Not long after, Vin Carroll died. Vin and his wife, Elizabeth, had been part of my parents’ inner circle of friends. His death hit close to home. Again, the love, support, and rallying around of family and friends. Elizabeth, though now a widow, was never alone.

Of course, in our Irish Catholic traditions around death and dying, there were also Mass cards to deliver, Month’s Mind Masses to schedule, and anniversaries to remember. It was pretty much an ongoing process. Dying and death, though not always happy, and occasionally truly tragic, was never maudlin. Aside from wakes and funerals, there were cemetery plots to visit, to decorate with seasonal flowers, and generally maintain. This was all just a part of life. And very often, quite a bit of fun.

The fun part was not lost on my friends and me, either. We had some ideas. One of our favorite ideas centered around those prie-dieus next to the coffins. The idea was to set up voice activated prie-dieus. We thought it would be funny – and perhaps also very convenient – if, when mourners arrived casket-side and knelt down, the voice of the dearly departed would greet them saying something like, “Good of you to come.” Or “Don’t I look like myself?” We wanted to be able to watch the reactions on people’s faces and hear their replies.

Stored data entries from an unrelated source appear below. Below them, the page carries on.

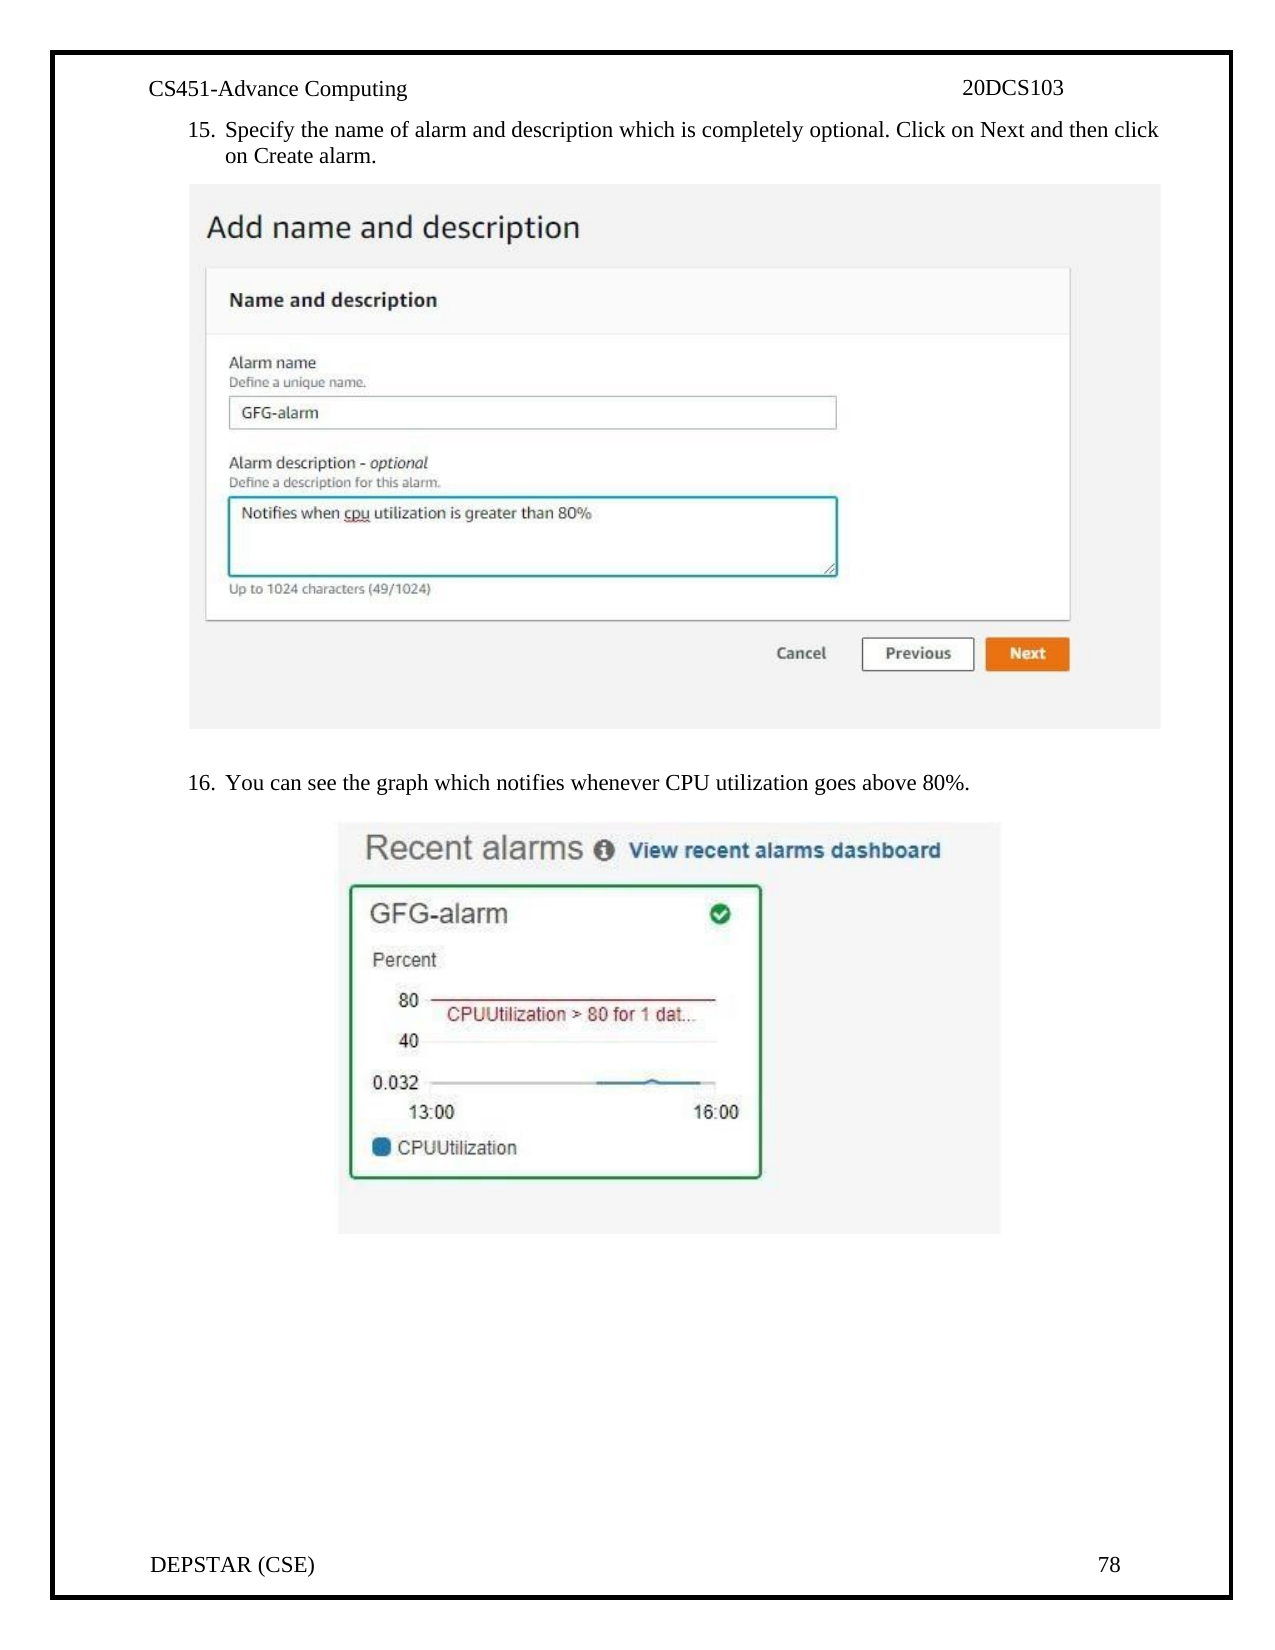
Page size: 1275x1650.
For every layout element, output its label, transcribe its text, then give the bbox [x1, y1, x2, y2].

picture [334, 821, 1002, 1234]
list You can see the graph which notifies whenever CPU utilization goes above 80%. [187, 768, 1229, 795]
picture [189, 184, 1161, 729]
list Specify the name of alarm and description which is completely optional. Click on Next and then click on Create alarm. [187, 116, 1187, 168]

Knowing the celebratory nature of wakes and funerals, we, ourselves, kept lists of people we wanted to invite to our own wakes. Actually, we kept those lists alive for years. Even in college, we’d threaten one another with being crossed off “my list.”

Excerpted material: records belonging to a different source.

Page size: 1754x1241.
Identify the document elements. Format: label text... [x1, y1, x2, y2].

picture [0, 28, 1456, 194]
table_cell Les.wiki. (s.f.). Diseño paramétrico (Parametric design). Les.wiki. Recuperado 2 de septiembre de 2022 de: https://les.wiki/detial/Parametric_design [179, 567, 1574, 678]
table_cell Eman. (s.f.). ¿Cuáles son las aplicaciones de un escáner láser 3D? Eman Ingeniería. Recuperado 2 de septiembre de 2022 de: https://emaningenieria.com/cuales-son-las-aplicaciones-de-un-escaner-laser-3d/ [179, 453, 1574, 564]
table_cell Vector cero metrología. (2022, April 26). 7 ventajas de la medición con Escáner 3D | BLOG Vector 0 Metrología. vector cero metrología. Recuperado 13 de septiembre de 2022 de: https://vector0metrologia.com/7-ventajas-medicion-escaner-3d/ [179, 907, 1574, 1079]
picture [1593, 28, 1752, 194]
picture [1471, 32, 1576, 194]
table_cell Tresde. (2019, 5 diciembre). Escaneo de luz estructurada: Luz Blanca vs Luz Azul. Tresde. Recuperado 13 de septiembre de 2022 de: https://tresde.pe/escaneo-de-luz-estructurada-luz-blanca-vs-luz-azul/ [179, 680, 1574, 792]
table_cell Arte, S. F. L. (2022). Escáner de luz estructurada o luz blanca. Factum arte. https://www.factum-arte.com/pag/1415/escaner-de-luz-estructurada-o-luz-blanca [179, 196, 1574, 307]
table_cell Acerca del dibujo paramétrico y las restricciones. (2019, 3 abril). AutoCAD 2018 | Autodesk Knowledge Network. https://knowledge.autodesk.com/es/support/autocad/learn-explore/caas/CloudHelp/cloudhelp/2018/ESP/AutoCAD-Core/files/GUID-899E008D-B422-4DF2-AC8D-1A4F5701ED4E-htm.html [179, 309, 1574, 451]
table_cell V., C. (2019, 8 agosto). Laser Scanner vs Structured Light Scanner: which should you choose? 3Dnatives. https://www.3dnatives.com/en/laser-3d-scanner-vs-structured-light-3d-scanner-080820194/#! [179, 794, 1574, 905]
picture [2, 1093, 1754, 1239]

College brought a new memory and a new realization. It was during my first semester in college when the changes first experienced in grade school became a clear part of my life experience. When my father died that winter, I realized that my elders had become, as it were, our new eldest. My mother, Aunt Margaret to everyone else, had long been recognized as the family matriarch.  Now, though, my role in our family was also changing.  My generation was moving into the position of elders. We were the ones to now plan the wakes, arrange for the hams and beer, and make sure that there were Mass cards. “I am too young for this,” I remember thinking.

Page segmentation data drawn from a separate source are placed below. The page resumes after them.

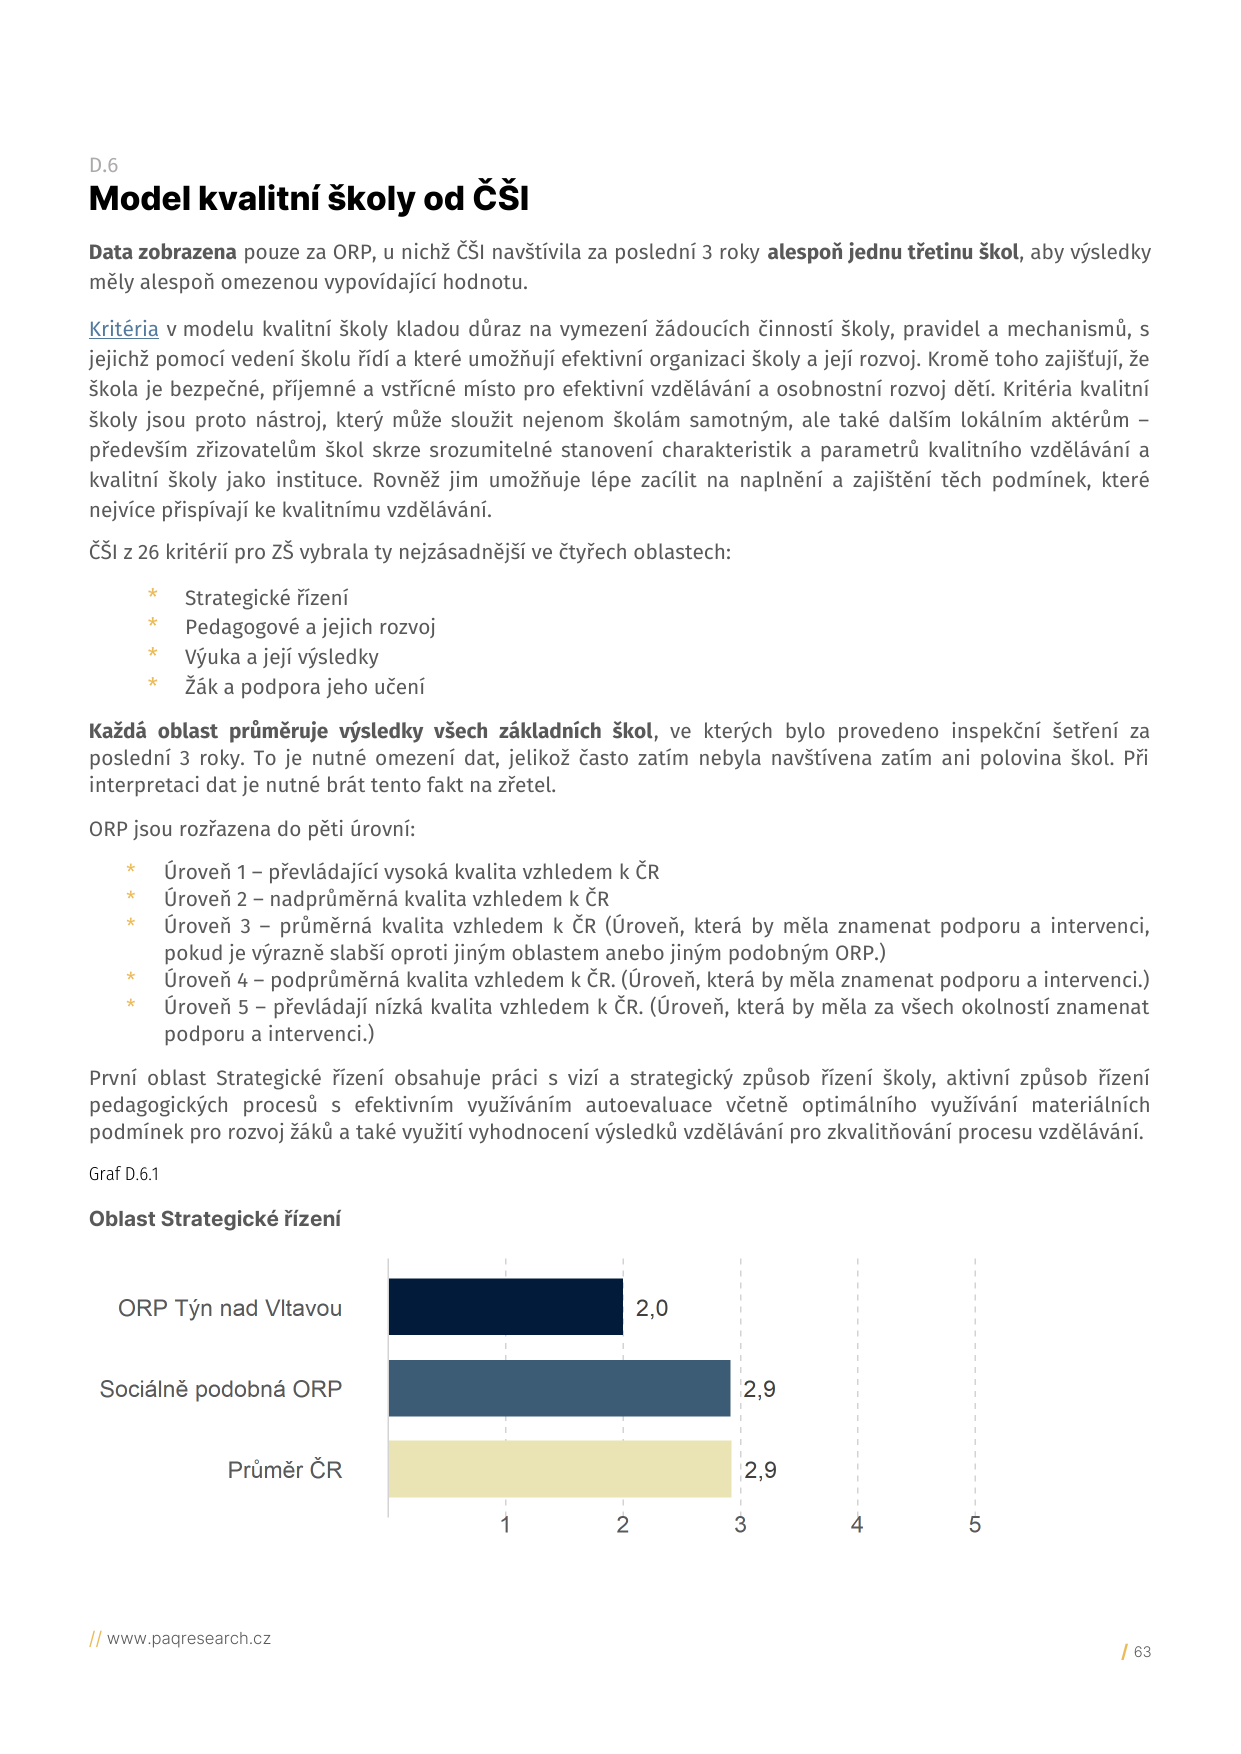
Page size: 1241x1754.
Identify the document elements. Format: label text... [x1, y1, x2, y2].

list Strategické řízení [148, 583, 1152, 611]
text ORP jsou rozřazena do pěti úrovní: [89, 817, 1152, 842]
text Kritéria v modelu kvalitní školy kladou důraz na vymezení žádoucích činností školy, pravidel a mechanismů, s jejichž pomocí vedení školu řídí a které umožňují efektivní organizaci školy a její rozvoj. Kromě toho zajišťují, že škola je bezpečné, příjemné a vstřícné místo pro efektivní vzdělávání a osobnostní rozvoj dětí. Kritéria kvalitní školy jsou proto nástroj, který může sloužit nejenom školám samotným, ale také dalším lokálním aktérům – především zřizovatelům škol skrze srozumitelné stanovení charakteristik a parametrů kvalitního vzdělávání a kvalitní školy jako instituce. Rovněž jim umožňuje lépe zacílit na naplnění a zajištění těch podmínek, které nejvíce přispívají ke kvalitnímu vzdělávání. [89, 312, 1152, 523]
text Graf D.6.1 [89, 1163, 1152, 1186]
list Žák a podpora jeho učení [148, 673, 1152, 700]
list Úroveň 1 – převládající vysoká kvalita vzhledem k ČR [126, 860, 1152, 885]
text ČŠI z 26 kritérií pro ZŠ vybrala ty nejzásadnější ve čtyřech oblastech: [89, 540, 1152, 565]
list Úroveň 3 – průměrná kvalita vzhledem k ČR (Úroveň, která by měla znamenat podporu a intervenci, pokud je výrazně slabší oproti jiným oblastem anebo jiným podobným ORP.) [126, 914, 1152, 966]
text Oblast Strategické řízení [89, 1202, 1152, 1232]
list Úroveň 4 – podprůměrná kvalita vzhledem k ČR. (Úroveň, která by měla znamenat podporu a intervenci.) [126, 968, 1152, 993]
text D.6 [89, 148, 1152, 178]
list Úroveň 5 – převládají nízká kvalita vzhledem k ČR. (Úroveň, která by měla za všech okolností znamenat podporu a intervenci.) [126, 995, 1152, 1047]
picture [88, 1231, 1139, 1564]
text První oblast Strategické řízení obsahuje práci s vizí a strategický způsob řízení školy, aktivní způsob řízení pedagogických procesů s efektivním využíváním autoevaluace včetně optimálního využívání materiálních podmínek pro rozvoj žáků a také využití vyhodnocení výsledků vzdělávání pro zkvalitňování procesu vzdělávání. [89, 1066, 1152, 1145]
list Pedagogové a jejich rozvoj [148, 613, 1152, 641]
text Data zobrazena pouze za ORP, u nichž ČŠI navštívila za poslední 3 roky alespoň jednu třetinu škol, aby výsledky měly alespoň omezenou vypovídající hodnotu. [89, 235, 1152, 295]
subtitle Model kvalitní školy od ČŠI [89, 178, 1152, 218]
list Výuka a její výsledky [148, 643, 1152, 670]
text Každá oblast průměruje výsledky všech základních škol, ve kterých bylo provedeno inspekční šetření za poslední 3 roky. To je nutné omezení dat, jelikož často zatím nebyla navštívena zatím ani polovina škol. Při interpretaci dat je nutné brát tento fakt na zřetel. [89, 719, 1152, 798]
list Úroveň 2 – nadprůměrná kvalita vzhledem k ČR [126, 887, 1152, 912]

My father’s wake and funeral were powerful. For perhaps the first time, I wasn’t just watching the events unfold; I was an engaged participant. At his wake, I greeted mourners and personally accepted condolences. At home, I made space for yet another platter of cold cuts and made sure there was ice for the drinks. At church, I walked behind the coffin rather than walking ahead, carrying candles, down the aisle of church. And I shared memories and laughed through stories of his life well lived. And at the cemetery, I watched as his coffin was lowered into the grave. A happy death.

In a sudden leap back into that little room, it occurred to me that, sadly, my own children had experienced none of this. Their ‘eldest’ generation had not yet reached the time of passing. Where my peers and I had grown up living close to several generations of family and friends, my children had not. For them, the impending experience of Grandma’s dying and death would be new.

So there we sat in the small, cozy meeting room designed for confidential conversation, and potential baring of souls. I was losing my mother. The counselor, kind and well trained, had asked me a question. “Tell me,” she’d said, “Is this your first experience with death and dying?”

My split second of memories ended, and I was back. I smiled. Then chuckled. I think I even laughed.

I could see that with the laughter, the counselor was taken aback. I fell back to the smile and gathered my thoughts.

“Is this my first experience with death and dying? No,” I said, “I’m Irish. This is what we do.”